WHAT TO PRODUCE. Format the text read from every row below as a JSON array of strings, one string per line, omitting blank lines. Exclude the pictures from the output.

┌──

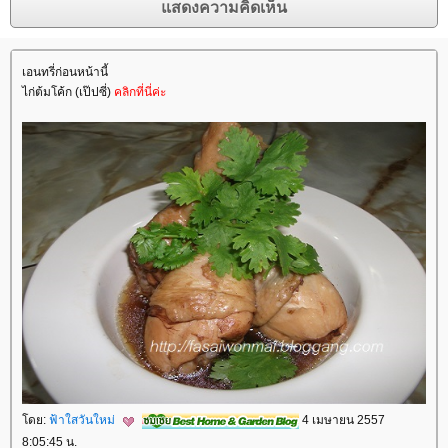
เอนทรี่ก่อนหน้านี้
ไก่ต้มโค้ก (เป๊ปซี่)
คลิกที่นี่ค่ะ
ดย:
ฟ้าใสวันใหม่
4 เมษายน 2557
8:05:45 น.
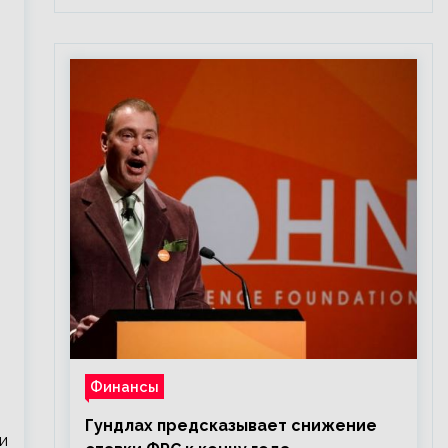
м
Финансы
Гундлах предсказывает снижение
и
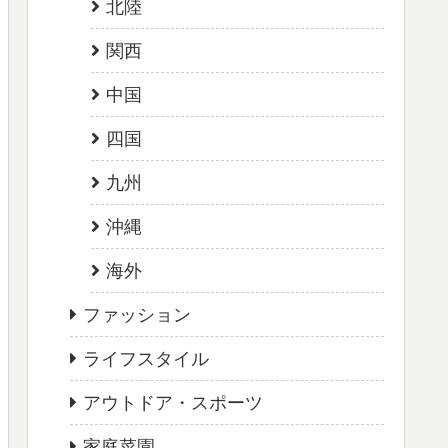
北陸
関西
中国
四国
九州
沖縄
海外
ファッション
ライフスタイル
アウトドア・スポーツ
家庭菜園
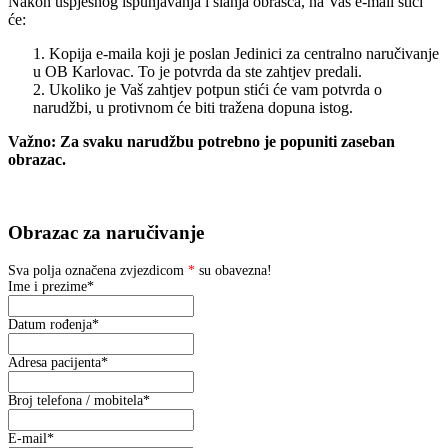
Nakon uspješnog ispunjavanja i slanja obrasca, na Vaš e-mail stići
će:
1. Kopija e-maila koji je poslan Jedinici za centralno naručivanje
u OB Karlovac. To je potvrda da ste zahtjev predali.
2. Ukoliko je Vaš zahtjev potpun stići će vam potvrda o
narudžbi, u protivnom će biti tražena dopuna istog.
Važno: Za svaku narudžbu potrebno je popuniti zaseban
obrazac.
Obrazac za naručivanje
Sva polja označena zvjezdicom
*
su obavezna!
Ime i prezime
*
Datum rođenja
*
Adresa pacijenta
*
Broj telefona / mobitela
*
E-mail
*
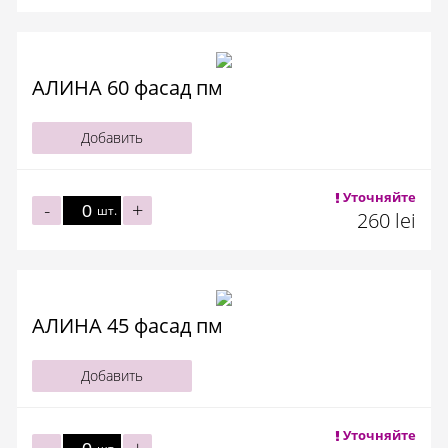
АЛИНА 60 фасад пм
Добавить
Уточняйте
-
+
шт.
260 lei
АЛИНА 45 фасад пм
Добавить
Уточняйте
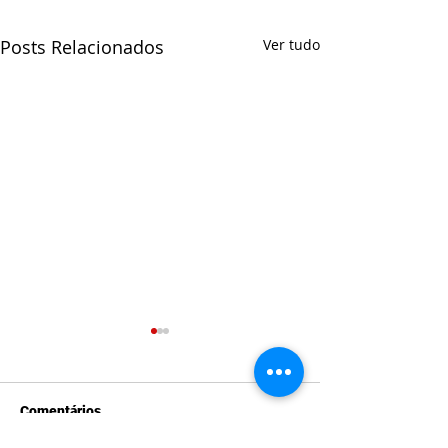
Posts Relacionados
Ver tudo
Comentários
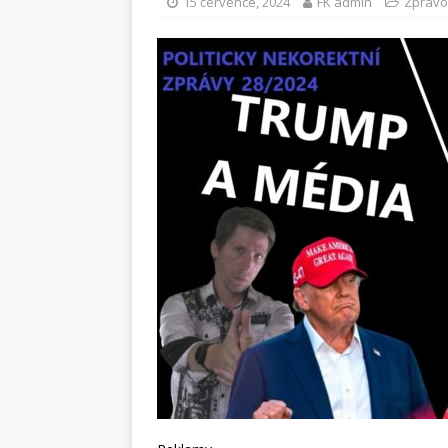
15 července, 2024
FK admin
Zpravo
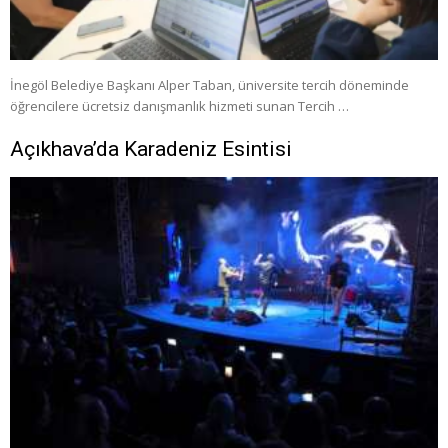
İnegöl Belediye Başkanı Alper Taban, üniversite tercih döneminde
öğrencilere ücretsiz danışmanlık hizmeti sunan Tercih …
Açıkhava’da Karadeniz Esintisi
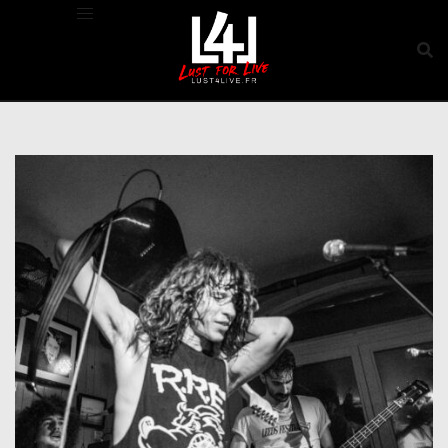
Aller
au
contenu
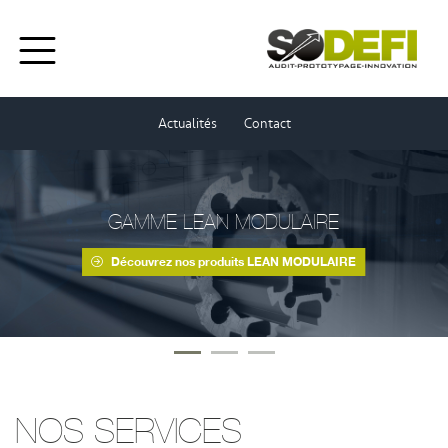
Actualités
Contact
GAMME LEAN MODULAIRE
Découvrez nos produits LEAN MODULAIRE
NOS SERVICES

└──

FINISHED TASK.
[
  "เอนทรี่ก่อนหน้านี้",
  "ไก่ต้มโค้ก (เป๊ปซี่)",
  "คลิกที่นี่ค่ะ",
  "ดย:",
  "ฟ้าใสวันใหม่",
  "4 เมษายน 2557",
  "8:05:45 น.",
  "м",
  "Финансы",
  "Гундлах предсказывает снижение",
  "и",
  "北陸",
  "関西",
  "中国",
  "四国",
  "九州",
  "沖縄",
  "海外",
  "ファッション",
  "ライフスタイル",
  "アウトドア・スポーツ",
  "家庭菜園",
  "Nakon uspješnog ispunjavanja i slanja obrasca, na Vaš e-mail stići",
  "će:",
  "1. Kopija e-maila koji je poslan Jedinici za centralno naručivanje",
  "u OB Karlovac. To je potvrda da ste zahtjev predali.",
  "2. Ukoliko je Vaš zahtjev potpun stići će vam potvrda o",
  "narudžbi, u protivnom će biti tražena dopuna istog.",
  "Važno: Za svaku narudžbu potrebno je popuniti zaseban",
  "obrazac.",
  "Obrazac za naručivanje",
  "Sva polja označena zvjezdicom",
  "*",
  "su obavezna!",
  "Ime i prezime",
  "*",
  "Datum rođenja",
  "*",
  "Adresa pacijenta",
  "*",
  "Broj telefona / mobitela",
  "*",
  "E-mail",
  "*",
  "АЛИНА 60 фасад пм",
  "Добавить",
  "Уточняйте",
  "-",
  "+",
  "шт.",
  "260 lei",
  "АЛИНА 45 фасад пм",
  "Добавить",
  "Уточняйте",
  "Posts Relacionados",
  "Ver tudo",
  "Comentários",
  "15 července, 2024",
  "FK admin",
  "Zpravo",
  "İnegöl Belediye Başkanı Alper Taban, üniversite tercih döneminde",
  "öğrencilere ücretsiz danışmanlık hizmeti sunan Tercih …",
  "Açıkhava’da Karadeniz Esintisi",
  "Aller",
  "au",
  "contenu",
  "Actualités",
  "Contact",
  "GAMME LEAN MODULAIRE",
  "Découvrez nos produits LEAN MODULAIRE",
  "NOS SERVICES"
]